From a small investigation with gdb I found that uftrace crashes here:
0x0000555555591e75 in graph_get_task (task=0x0, tg_size=tg_size@entry=56)
at /usr/src/debug/uftrace/uftrace-0.16/utils/graph.c:41
41 if (tg->task->tid == task->tid)
Also, here is the uftrace info
output:
# system information
# ==================
# program version : v0.16 ( x86_64 dwarf python3 luajit tui perf sched dynamic kernel )
# recorded on : Mon Jun 3 14:30:44 2024
# cmdline : uftrace record -k tests/test_par_threadpool
# cpu info : Intel(R) Core(TM) i7-7700 CPU @ 3.60GHz
# number of cpus : 8 / 8 (online / possible)
# memory info : 15.7 / 31.2 GB (free / total)
# system load : 2.64 / 2.94 / 2.95 (1 / 5 / 15 min)
# kernel version : Linux 6.9.3-zen1-1-zen
# hostname : kernel
# distro : "EndeavourOS"
#
# process information
# ===================
# number of tasks : 5
# task list : 205624(test_par_thread), 205645(bg_worker), 205646(bg_worker), 205647(bg_worker), 205648(bg_worker)
# exe image : /home/gxanth/gitfolders/parallax/build/tests/test_par_threadpool
# build id : dec3c32d8d5412209b5447be9d2c69ffb4351508
# pattern : regex
# exit status : exited with code: 0
# elapsed time : 1.018009329 sec
# cpu time : 2.222 / 0.983 sec (sys / user)

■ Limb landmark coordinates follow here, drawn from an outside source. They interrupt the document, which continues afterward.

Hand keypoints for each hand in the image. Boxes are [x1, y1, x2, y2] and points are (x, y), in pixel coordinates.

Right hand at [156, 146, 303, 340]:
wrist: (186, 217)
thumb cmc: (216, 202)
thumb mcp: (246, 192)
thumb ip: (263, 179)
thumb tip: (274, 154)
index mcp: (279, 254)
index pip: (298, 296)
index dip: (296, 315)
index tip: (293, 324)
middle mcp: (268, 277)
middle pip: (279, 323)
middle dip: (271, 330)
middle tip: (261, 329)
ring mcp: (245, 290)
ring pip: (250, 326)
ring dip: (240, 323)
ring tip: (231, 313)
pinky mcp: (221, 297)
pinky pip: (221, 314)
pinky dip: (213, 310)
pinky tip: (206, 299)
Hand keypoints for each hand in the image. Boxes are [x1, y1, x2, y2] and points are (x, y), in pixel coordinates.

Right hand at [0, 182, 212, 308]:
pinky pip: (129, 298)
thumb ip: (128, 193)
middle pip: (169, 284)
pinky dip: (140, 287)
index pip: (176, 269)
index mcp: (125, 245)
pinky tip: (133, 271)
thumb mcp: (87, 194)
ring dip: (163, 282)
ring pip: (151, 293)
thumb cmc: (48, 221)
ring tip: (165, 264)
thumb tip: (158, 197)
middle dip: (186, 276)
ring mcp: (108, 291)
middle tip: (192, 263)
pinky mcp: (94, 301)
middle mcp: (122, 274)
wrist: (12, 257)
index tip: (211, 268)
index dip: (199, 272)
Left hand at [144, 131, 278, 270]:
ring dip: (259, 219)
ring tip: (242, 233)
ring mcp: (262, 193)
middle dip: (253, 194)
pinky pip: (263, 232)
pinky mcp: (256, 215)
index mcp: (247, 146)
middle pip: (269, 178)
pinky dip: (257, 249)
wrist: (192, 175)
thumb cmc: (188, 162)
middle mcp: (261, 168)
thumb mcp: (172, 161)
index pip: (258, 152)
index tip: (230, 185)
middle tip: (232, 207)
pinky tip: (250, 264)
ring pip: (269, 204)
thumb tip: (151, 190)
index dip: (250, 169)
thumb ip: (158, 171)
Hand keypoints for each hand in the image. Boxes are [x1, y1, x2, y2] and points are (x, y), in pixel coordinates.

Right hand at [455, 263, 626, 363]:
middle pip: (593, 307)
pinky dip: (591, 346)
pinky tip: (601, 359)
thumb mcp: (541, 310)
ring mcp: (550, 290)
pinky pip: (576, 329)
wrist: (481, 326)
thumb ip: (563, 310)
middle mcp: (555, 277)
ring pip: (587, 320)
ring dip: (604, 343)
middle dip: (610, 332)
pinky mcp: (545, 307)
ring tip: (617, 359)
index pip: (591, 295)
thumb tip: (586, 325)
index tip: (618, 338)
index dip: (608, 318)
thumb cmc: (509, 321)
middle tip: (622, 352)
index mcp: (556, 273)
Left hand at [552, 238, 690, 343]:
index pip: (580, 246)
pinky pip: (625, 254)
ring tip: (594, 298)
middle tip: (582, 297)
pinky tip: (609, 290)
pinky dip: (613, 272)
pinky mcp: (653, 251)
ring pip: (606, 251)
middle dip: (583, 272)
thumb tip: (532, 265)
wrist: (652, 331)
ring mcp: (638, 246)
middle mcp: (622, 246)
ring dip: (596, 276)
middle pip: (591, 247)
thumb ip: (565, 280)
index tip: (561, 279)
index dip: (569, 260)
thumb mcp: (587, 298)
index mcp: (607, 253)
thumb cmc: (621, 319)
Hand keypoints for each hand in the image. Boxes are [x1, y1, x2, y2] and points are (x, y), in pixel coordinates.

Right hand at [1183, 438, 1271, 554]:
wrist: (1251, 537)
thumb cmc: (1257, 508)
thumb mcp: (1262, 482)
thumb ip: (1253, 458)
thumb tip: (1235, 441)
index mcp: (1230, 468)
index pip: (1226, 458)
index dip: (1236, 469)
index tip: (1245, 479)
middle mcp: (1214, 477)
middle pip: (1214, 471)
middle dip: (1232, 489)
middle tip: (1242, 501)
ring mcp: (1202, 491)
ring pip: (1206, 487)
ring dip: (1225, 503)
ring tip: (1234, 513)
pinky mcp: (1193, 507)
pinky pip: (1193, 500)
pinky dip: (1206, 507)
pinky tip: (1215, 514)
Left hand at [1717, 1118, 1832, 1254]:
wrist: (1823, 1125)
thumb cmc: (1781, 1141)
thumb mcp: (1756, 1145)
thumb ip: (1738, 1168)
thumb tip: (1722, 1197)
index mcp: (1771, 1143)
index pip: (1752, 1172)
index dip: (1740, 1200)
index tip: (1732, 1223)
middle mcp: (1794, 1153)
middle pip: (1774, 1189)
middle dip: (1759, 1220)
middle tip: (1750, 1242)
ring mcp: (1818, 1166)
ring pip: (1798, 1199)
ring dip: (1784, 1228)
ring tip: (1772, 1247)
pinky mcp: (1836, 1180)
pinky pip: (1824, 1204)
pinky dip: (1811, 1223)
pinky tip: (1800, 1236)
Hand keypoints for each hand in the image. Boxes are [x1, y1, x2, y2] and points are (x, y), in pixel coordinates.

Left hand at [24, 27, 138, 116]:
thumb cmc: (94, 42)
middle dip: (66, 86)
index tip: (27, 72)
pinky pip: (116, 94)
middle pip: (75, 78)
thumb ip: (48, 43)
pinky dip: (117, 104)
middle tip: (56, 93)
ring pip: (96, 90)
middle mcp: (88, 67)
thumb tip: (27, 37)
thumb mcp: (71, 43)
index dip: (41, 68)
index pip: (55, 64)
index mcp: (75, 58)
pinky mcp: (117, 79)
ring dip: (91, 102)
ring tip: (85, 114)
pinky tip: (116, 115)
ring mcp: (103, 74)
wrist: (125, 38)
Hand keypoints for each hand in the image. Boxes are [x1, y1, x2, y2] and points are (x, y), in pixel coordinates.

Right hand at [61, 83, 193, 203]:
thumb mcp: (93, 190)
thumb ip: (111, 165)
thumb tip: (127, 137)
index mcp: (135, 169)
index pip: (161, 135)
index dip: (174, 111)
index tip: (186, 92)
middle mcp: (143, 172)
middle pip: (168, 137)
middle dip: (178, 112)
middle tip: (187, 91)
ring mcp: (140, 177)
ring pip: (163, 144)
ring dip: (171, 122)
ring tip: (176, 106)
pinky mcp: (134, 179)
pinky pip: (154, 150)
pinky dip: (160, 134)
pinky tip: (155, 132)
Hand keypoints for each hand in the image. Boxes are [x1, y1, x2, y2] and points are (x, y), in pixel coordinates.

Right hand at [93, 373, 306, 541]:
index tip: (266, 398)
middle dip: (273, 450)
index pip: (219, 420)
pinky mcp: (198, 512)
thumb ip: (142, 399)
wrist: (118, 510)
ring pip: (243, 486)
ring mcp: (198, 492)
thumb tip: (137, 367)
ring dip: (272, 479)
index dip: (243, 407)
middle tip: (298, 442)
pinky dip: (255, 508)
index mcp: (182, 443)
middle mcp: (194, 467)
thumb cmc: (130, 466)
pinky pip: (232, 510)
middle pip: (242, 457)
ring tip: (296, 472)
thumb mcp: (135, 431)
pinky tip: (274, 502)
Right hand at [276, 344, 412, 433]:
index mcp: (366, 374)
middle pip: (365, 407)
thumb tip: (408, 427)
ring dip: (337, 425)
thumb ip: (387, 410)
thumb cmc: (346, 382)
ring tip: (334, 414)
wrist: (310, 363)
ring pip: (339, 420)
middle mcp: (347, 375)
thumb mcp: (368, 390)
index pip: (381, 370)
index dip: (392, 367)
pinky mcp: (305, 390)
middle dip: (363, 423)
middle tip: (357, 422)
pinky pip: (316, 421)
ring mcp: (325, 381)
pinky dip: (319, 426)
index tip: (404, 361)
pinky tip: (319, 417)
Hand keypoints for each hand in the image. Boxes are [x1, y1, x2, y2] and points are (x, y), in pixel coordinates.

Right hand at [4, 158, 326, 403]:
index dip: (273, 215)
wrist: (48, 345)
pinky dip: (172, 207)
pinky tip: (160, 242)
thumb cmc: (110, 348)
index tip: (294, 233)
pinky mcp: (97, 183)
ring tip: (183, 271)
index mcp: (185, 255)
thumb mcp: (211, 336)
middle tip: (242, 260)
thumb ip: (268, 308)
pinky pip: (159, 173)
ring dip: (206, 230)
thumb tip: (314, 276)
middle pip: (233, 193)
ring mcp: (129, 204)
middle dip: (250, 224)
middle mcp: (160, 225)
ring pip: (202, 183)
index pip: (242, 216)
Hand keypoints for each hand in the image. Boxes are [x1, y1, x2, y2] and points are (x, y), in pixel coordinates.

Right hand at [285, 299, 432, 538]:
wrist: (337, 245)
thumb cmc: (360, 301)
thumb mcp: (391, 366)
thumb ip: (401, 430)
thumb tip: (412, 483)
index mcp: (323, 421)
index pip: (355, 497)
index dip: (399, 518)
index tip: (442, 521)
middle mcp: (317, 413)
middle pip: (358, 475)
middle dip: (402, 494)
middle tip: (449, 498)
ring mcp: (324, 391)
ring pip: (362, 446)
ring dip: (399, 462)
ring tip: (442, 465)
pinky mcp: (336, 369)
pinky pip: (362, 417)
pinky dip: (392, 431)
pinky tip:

# context switch : 14094 / 657 (voluntary / involuntary)
# max rss : 6920 KB
# page fault : 0 / 1005 (major / minor)
# disk iops : 0 / 8 (read / write)
Thanks for the report. It's strange that task
is NULL when you call graph_get_task()
. The flame graph logic is handled in dump_flame_task_rstack()
and it calls the graph_get_task()
. But it also accesses task->rstack
so it should see the problem there before. Also I think the code should not allow task being NULL in the first place.
Can you please upload the the full backtrace from GDB?
Also you can try --tid
option to limit the tasks during uftrace dump
. Note that it accepts CSV to specify multiple tasks.
In the URL https://files.fm/u/cs3pkm6h27 is the uftrace.data of the run. I don't know if they can be used on different computers.
Here is the full backtrace. gdb.txt
Thanks, I can reproduce the problem. FYI uftrace is designed to be able to analyze data from different machine and even from a different architecture.
I'll take a look at the bug.
Keep up the good work, and thank you very much for all the information!
Hmm.. sometimes kernel trace data contains related tasks and it makes get_task_handle() returning NULL. This would fix the problem but I need to take a look if there are more to fix.
diff --git a/cmds/dump.c b/cmds/dump.c
index 75a81373..2ad53eb1 100644
--- a/cmds/dump.c
+++ b/cmds/dump.c
@@ -1152,6 +1152,8 @@ static void dump_flame_kernel_rstack(struct uftrace_dump_ops *ops,
tid = kernel->tids[cpu];
task = get_task_handle(kernel->handle, tid);
+ if (task == NULL)
+ return;
graph = graph_get_task(task, sizeof(*graph));
I also see the report output is invalid. I think there's a mismatch of ENTRY and EXIT. Probably with sched in/out..
$ uftrace report | head
Total time Self time Calls Function
========== ========== ========== ====================
25.000 h 25.000 h 890300 x64_sys_call
25.000 h 25.000 h 14686 switch_fpu_return
2.077 s 574.590 ms 1022312 pthread_mutex_lock
1.360 s 580.720 ms 1022312 pthread_mutex_unlock
1.002 s 5.955 us 1 main
1.000 s 20.558 us 1 sleep
612.461 ms 616.700 ms 13912 linux:schedule
77.251 ms 77.411 ms 570 linux:schedule (pre-empted)
Thanks! I will test it and report back if there are any issues!